All the same, I get the sense that enterprises are shooting in the dark when it comes to demonstrating compliance or heading off an audit. The most common statement I heard at Interop was that users think regulators want to see consistent, detailed logs. Fair enough. Is that for both the ERP servers that handle orders and inventory and generate invoices, and for the email servers that deliver them? One retailer I talked to said email servers aren't material because they're more of a pipe than an actual system that requires monitoring.

While I find the logic there a bit dubious, I guess as long as it's consistently applied, it works. I suppose it's about as logical as this statement from the real estate agent who sold me my first house: "The IRS targets schoolteachers and clergy for auditing because they know they'll talk about them publicly and discourage others who might be tempted to cheat on their taxes," said the realtor (and former teacher).

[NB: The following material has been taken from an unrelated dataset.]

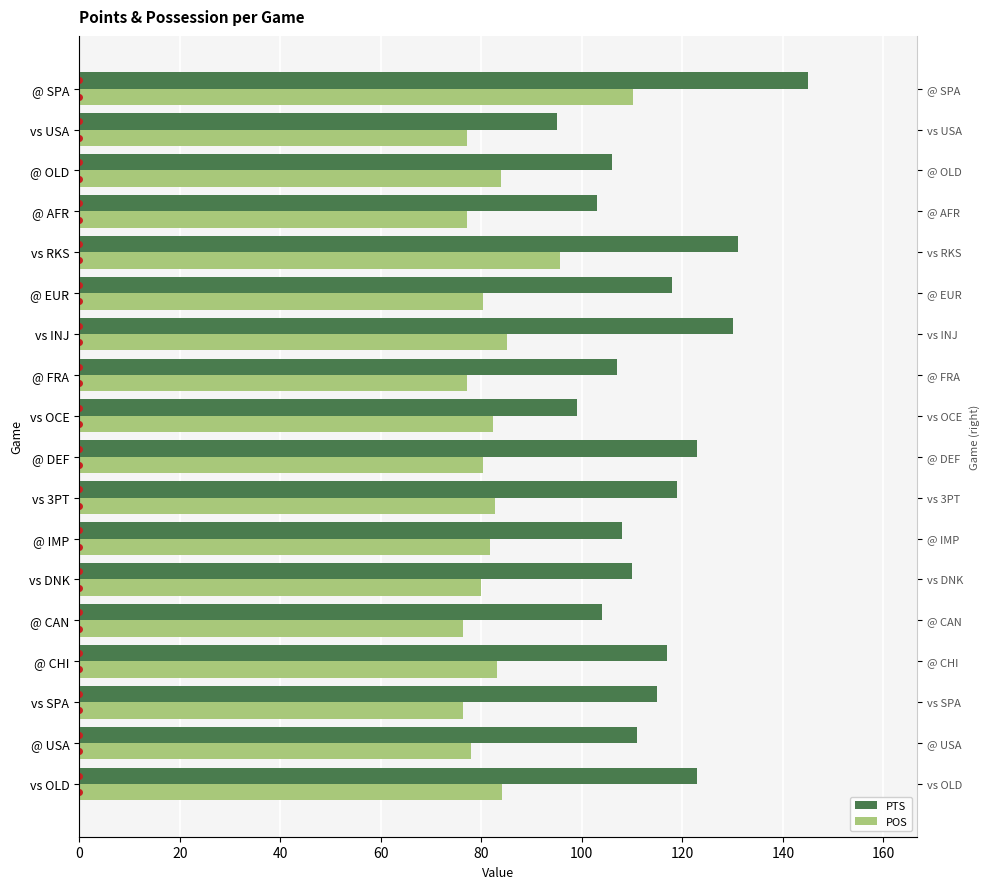

Reading left to right, list all the values displayed in this chart.

PTS: 123.0	111.0	115.0	117.0	104.0	110.0	108.0	119.0	123.0	99.0	107.0	130.0	118.0	131.0	103.0	106.0	95.0	145.0
POS: 84.1	77.9	76.5	83.1	76.3	80.0	81.8	82.6	80.4	82.4	77.2	85.1	80.3	95.6	77.2	83.9	77.2	110.2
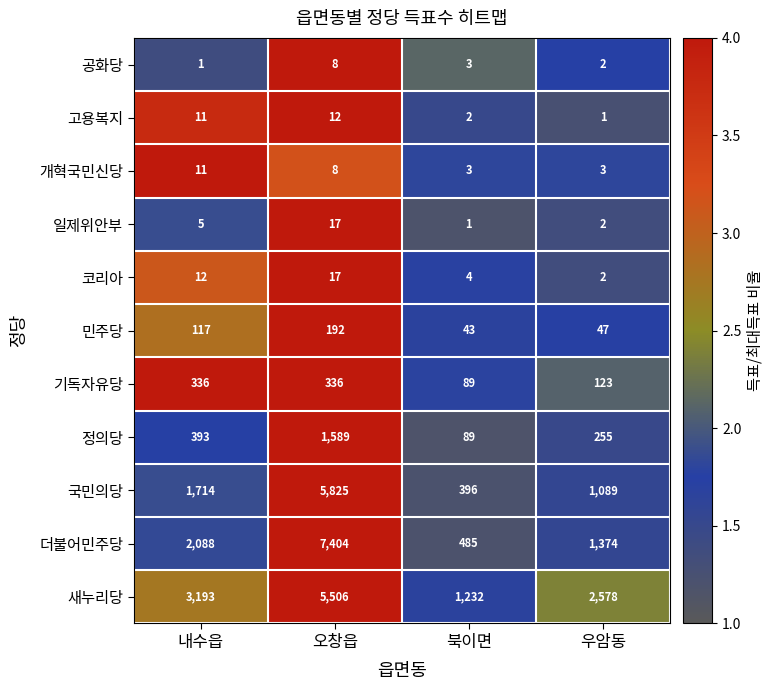

What is the sum of all 정의당 values?

2326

Suburban legend or grounded in fact? Who knows. But it strikes me that data center professionals (and plenty of storage vendors) are on pins and needles, wondering where auditors and regulators are going to draw a line, any line. So-called experts like to point to the $15 million fine Morgan Stanley drew for its inability to produce archived emails in a timely manner. (See A Fine Mess.)

Was this the Martha Stewart case of storage compliance? It was headline getting; and to my realtor's point, it certainly got people talking. Was it the last big case? No, especially if privately-held companies get to join in the compliance fun.